> [INSTRUCTIONS FOR THE TASK] Recast the listing below as a numbered list with the blank lines and the picture lines left out.

--------------------------------

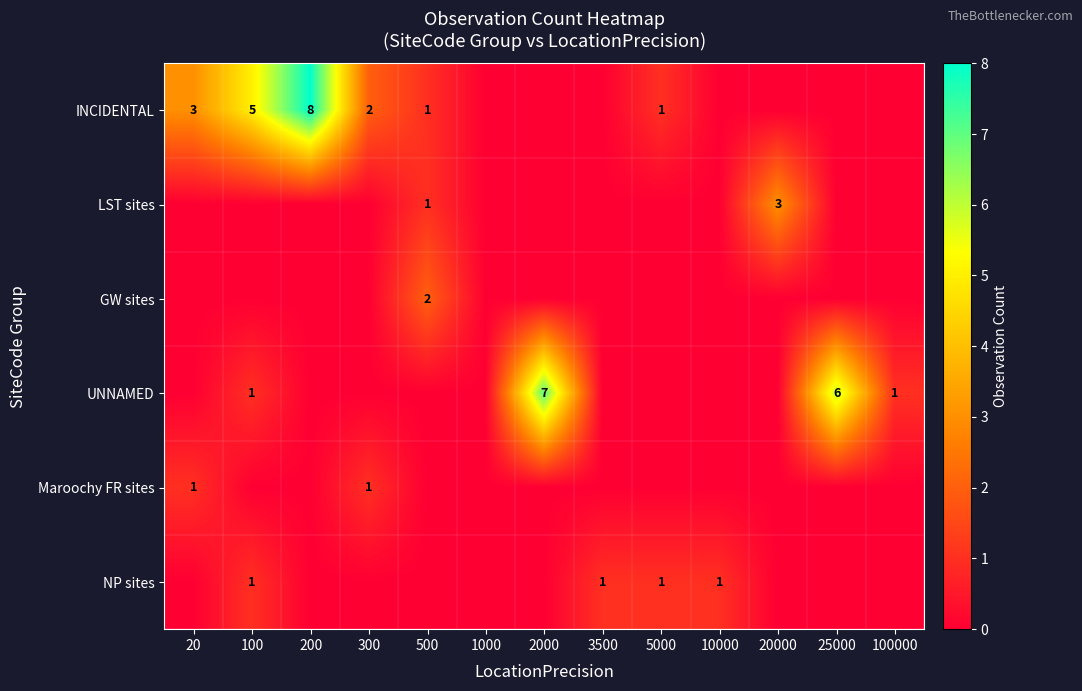

True or false: INCIDENTAL has a value of 3 at 20.

True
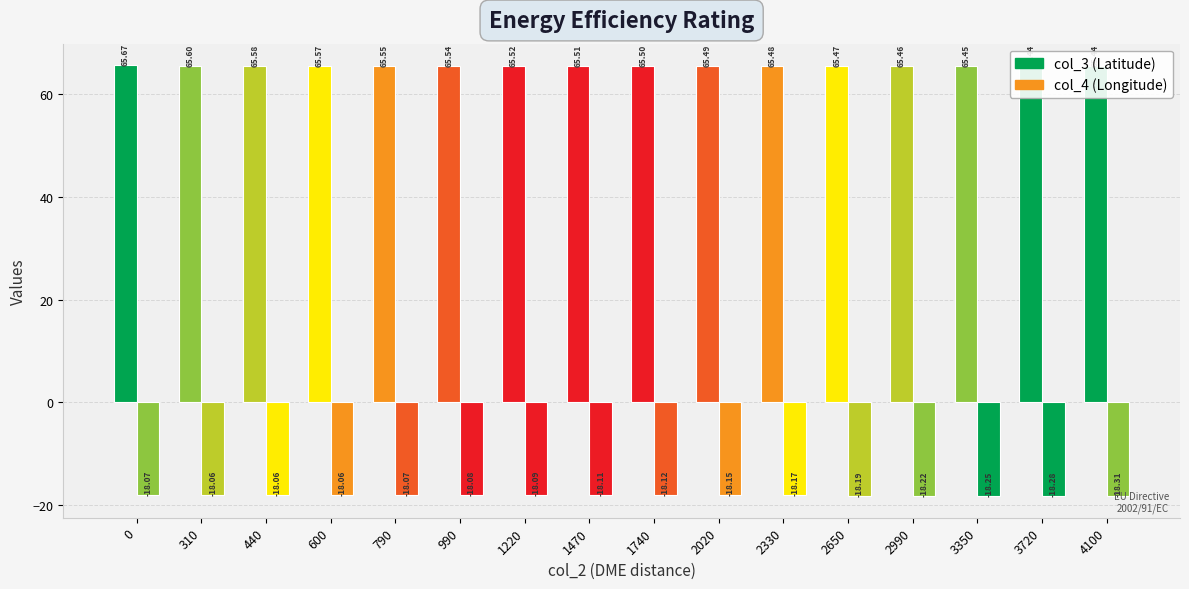

What is the smallest value displayed?

-18.3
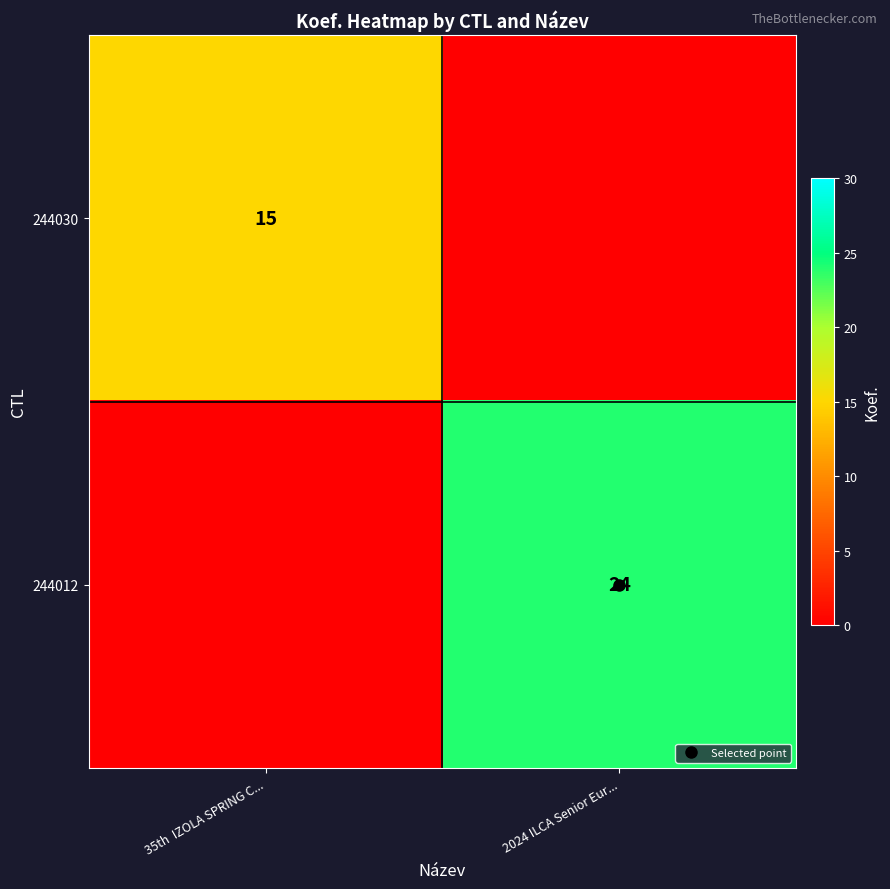

Which category has the lowest value in the 244030 series?

35th IZOLA SPRING C...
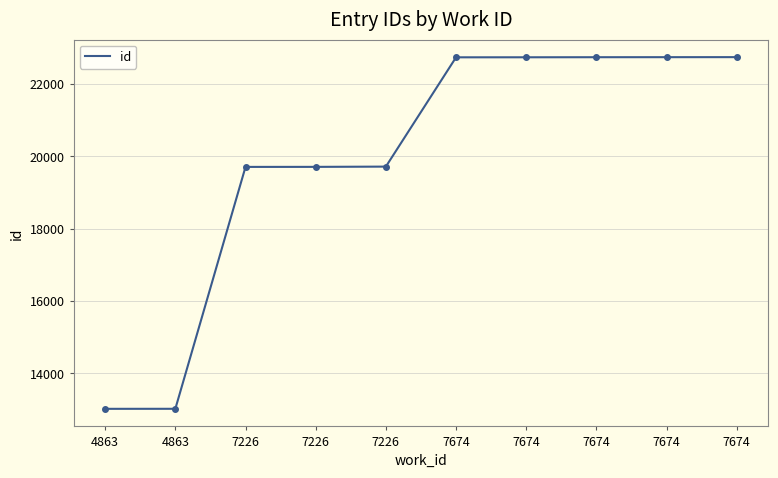

How many lines are shown in the chart?

1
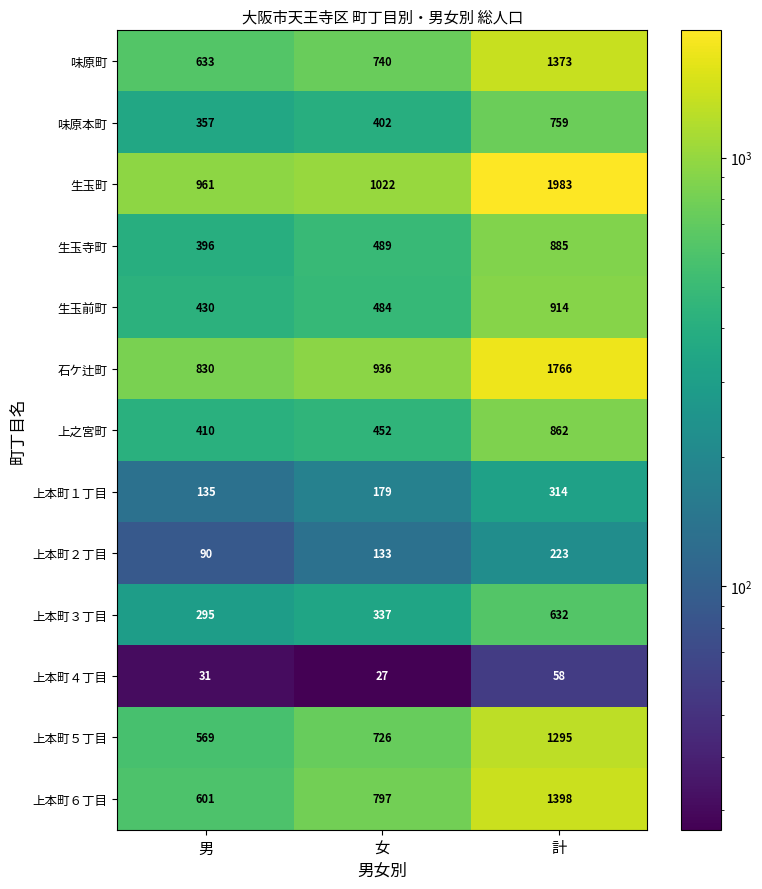

What is the sum of all 生玉町 values?

3966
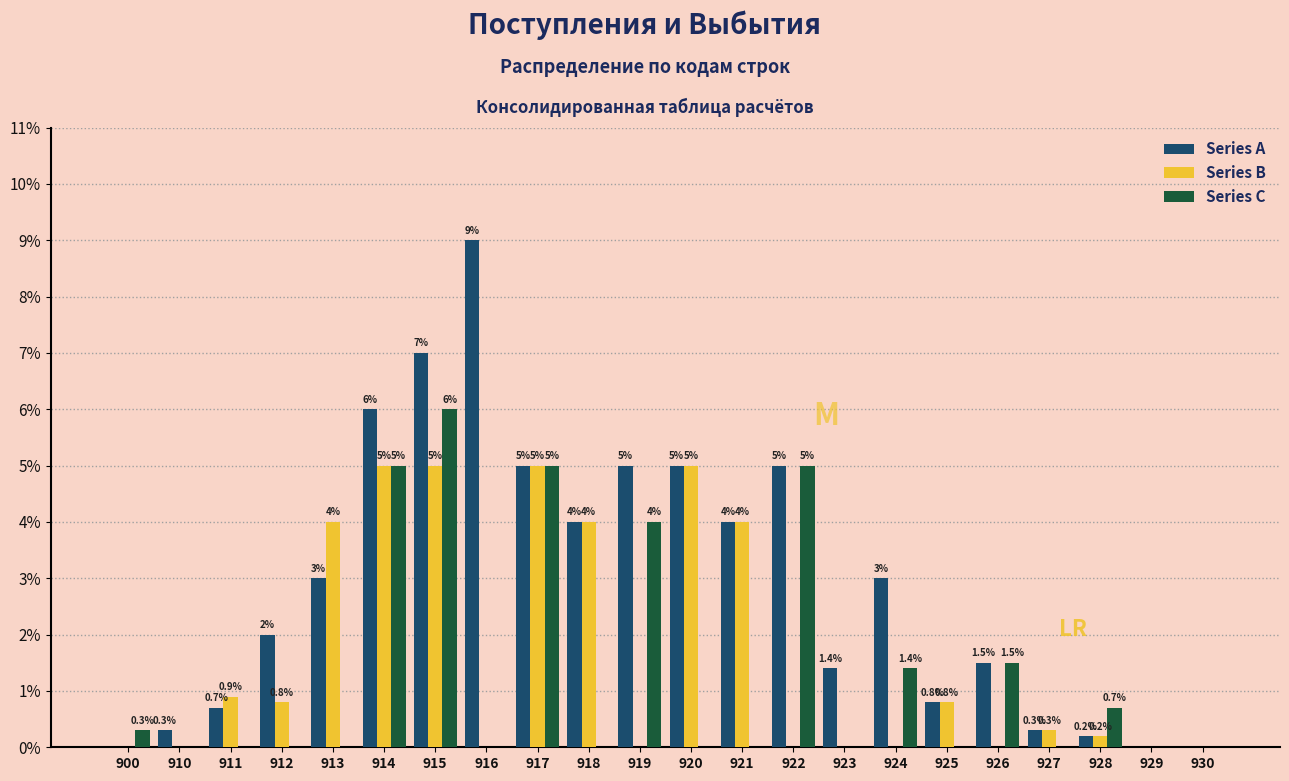

Reading left to right, transcribe all the data shown in this chart.

Series A: 900=0.0	910=0.3	911=0.7	912=2.0	913=3.0	914=6.0	915=7.0	916=9.0	917=5.0	918=4.0	919=5.0	920=5.0	921=4.0	922=5.0	923=1.4	924=3.0	925=0.8	926=1.5	927=0.3	928=0.2	929=0.0	930=0.0
Series B: 900=0.0	910=0.0	911=0.9	912=0.8	913=4.0	914=5.0	915=5.0	916=0.0	917=5.0	918=4.0	919=0.0	920=5.0	921=4.0	922=0.0	923=0.0	924=0.0	925=0.8	926=0.0	927=0.3	928=0.2	929=0.0	930=0.0
Series C: 900=0.3	910=0.0	911=0.0	912=0.0	913=0.0	914=5.0	915=6.0	916=0.0	917=5.0	918=0.0	919=4.0	920=0.0	921=0.0	922=5.0	923=0.0	924=1.4	925=0.0	926=1.5	927=0.0	928=0.7	929=0.0	930=0.0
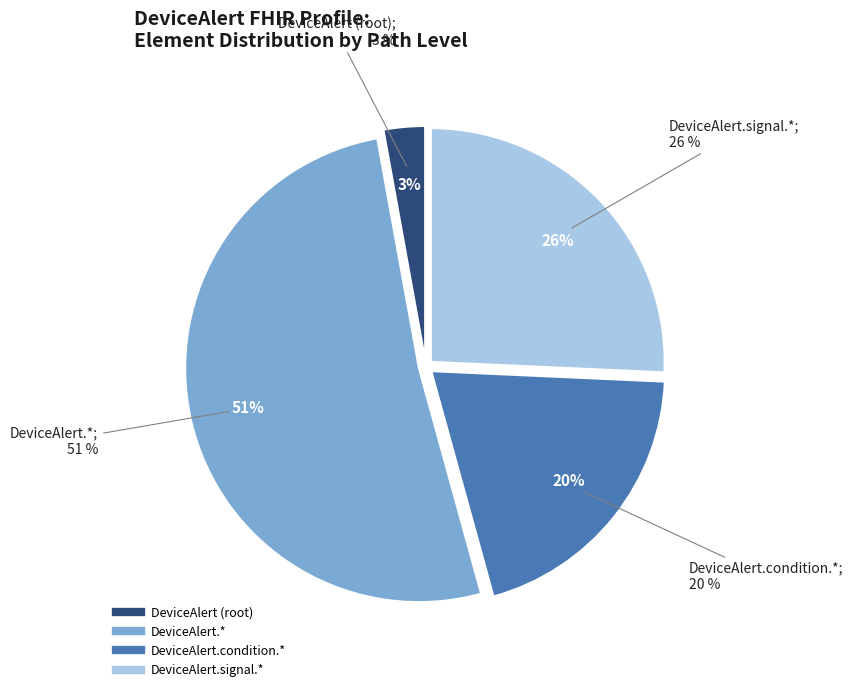

Which category has the smallest portion of the pie?

DeviceAlert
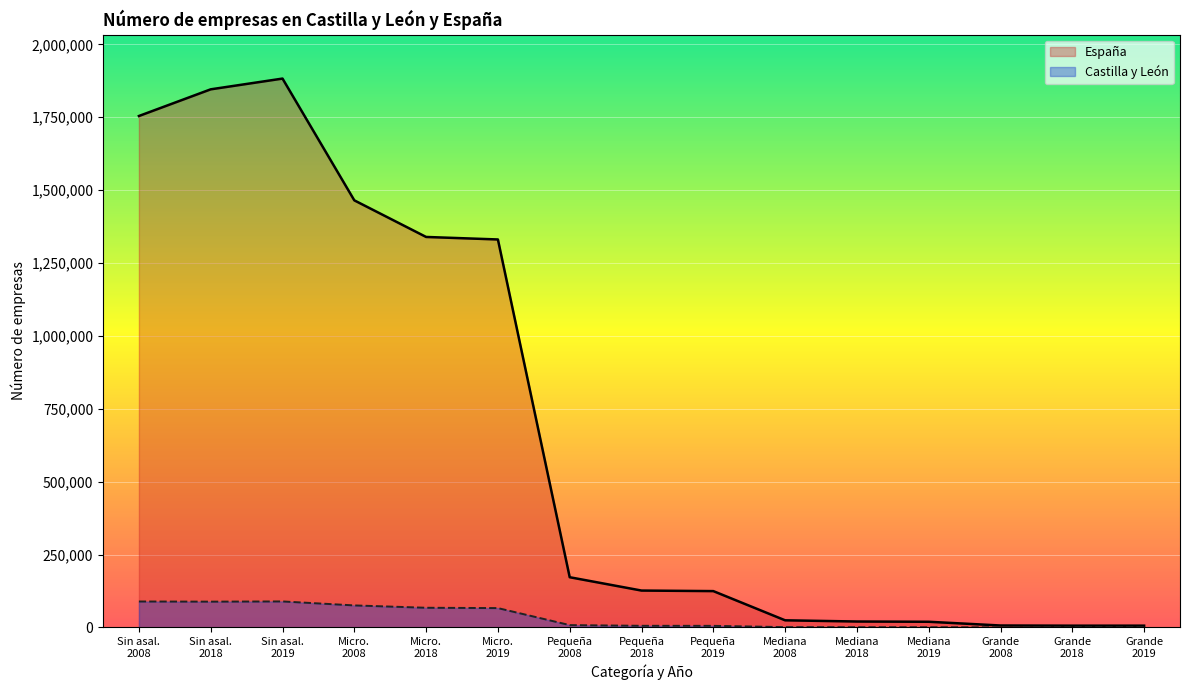

What is the difference between the maximum and second lowest values in the España series?

1876863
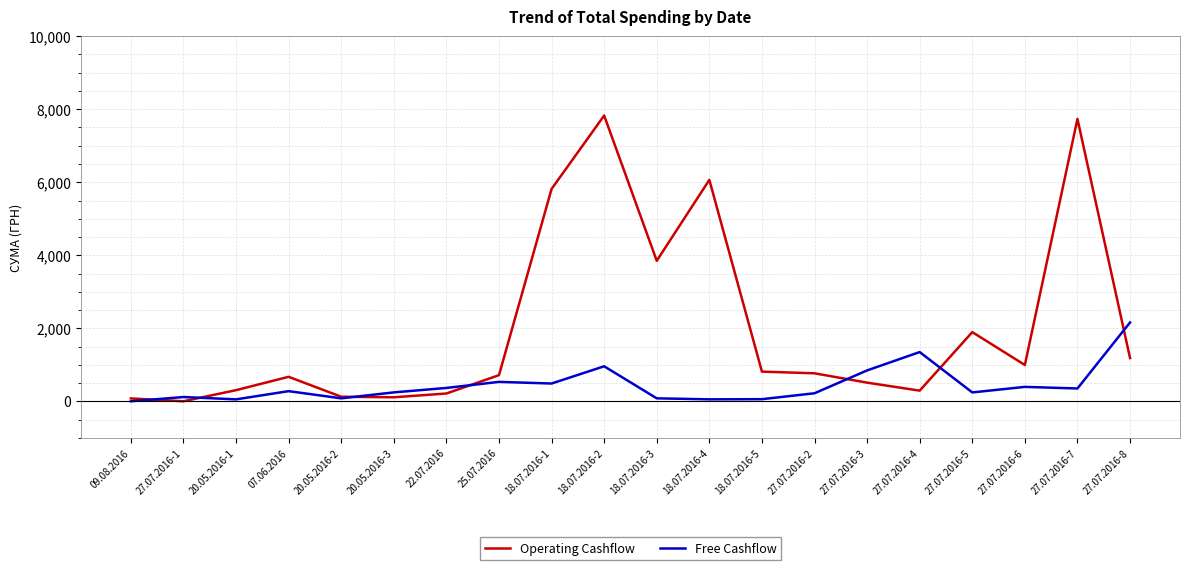

What is the maximum value shown in the chart?

7828.0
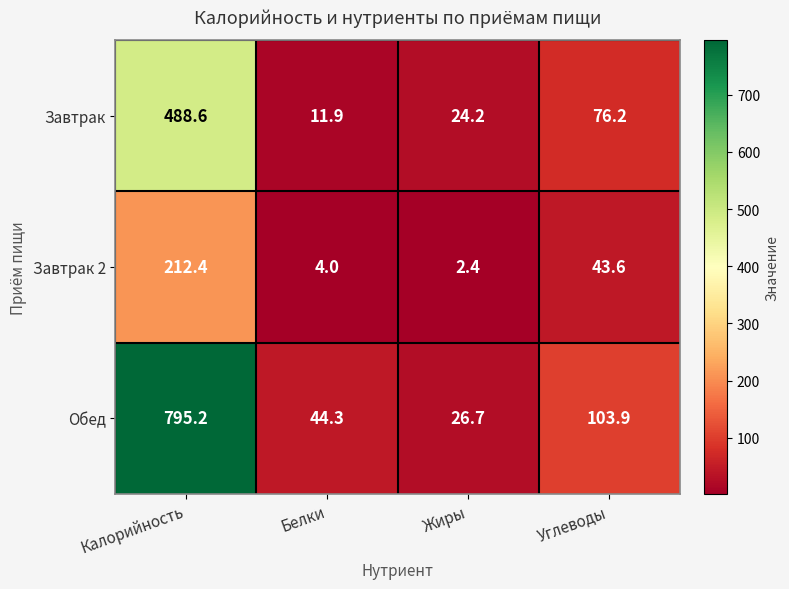

Reading left to right, list all the values displayed in this chart.

Завтрак: Калорийность=488.6	Белки=11.9	Жиры=24.2	Углеводы=76.2
Завтрак 2: Калорийность=212.4	Белки=4.0	Жиры=2.4	Углеводы=43.6
Обед: Калорийность=795.2	Белки=44.3	Жиры=26.7	Углеводы=103.9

--------------------------------

> [RESPONSE]
1. True or false: INCIDENTAL has a value of 3 at 20.
2. True
3. What is the smallest value displayed?
4. -18.3
5. Which category has the lowest value in the 244030 series?
6. 35th IZOLA SPRING C...
7. How many lines are shown in the chart?
8. 1
9. What is the sum of all 生玉町 values?
10. 3966
11. Reading left to right, transcribe all the data shown in this chart.
12. Series A: 900=0.0	910=0.3	911=0.7	912=2.0	913=3.0	914=6.0	915=7.0	916=9.0	917=5.0	918=4.0	919=5.0	920=5.0	921=4.0	922=5.0	923=1.4	924=3.0	925=0.8	926=1.5	927=0.3	928=0.2	929=0.0	930=0.0
13. Series B: 900=0.0	910=0.0	911=0.9	912=0.8	913=4.0	914=5.0	915=5.0	916=0.0	917=5.0	918=4.0	919=0.0	920=5.0	921=4.0	922=0.0	923=0.0	924=0.0	925=0.8	926=0.0	927=0.3	928=0.2	929=0.0	930=0.0
14. Series C: 900=0.3	910=0.0	911=0.0	912=0.0	913=0.0	914=5.0	915=6.0	916=0.0	917=5.0	918=0.0	919=4.0	920=0.0	921=0.0	922=5.0	923=0.0	924=1.4	925=0.0	926=1.5	927=0.0	928=0.7	929=0.0	930=0.0
15. Which category has the smallest portion of the pie?
16. DeviceAlert
17. What is the difference between the maximum and second lowest values in the España series?
18. 1876863
19. What is the maximum value shown in the chart?
20. 7828.0
21. Reading left to right, list all the values displayed in this chart.
22. Завтрак: Калорийность=488.6	Белки=11.9	Жиры=24.2	Углеводы=76.2
23. Завтрак 2: Калорийность=212.4	Белки=4.0	Жиры=2.4	Углеводы=43.6
24. Обед: Калорийность=795.2	Белки=44.3	Жиры=26.7	Углеводы=103.9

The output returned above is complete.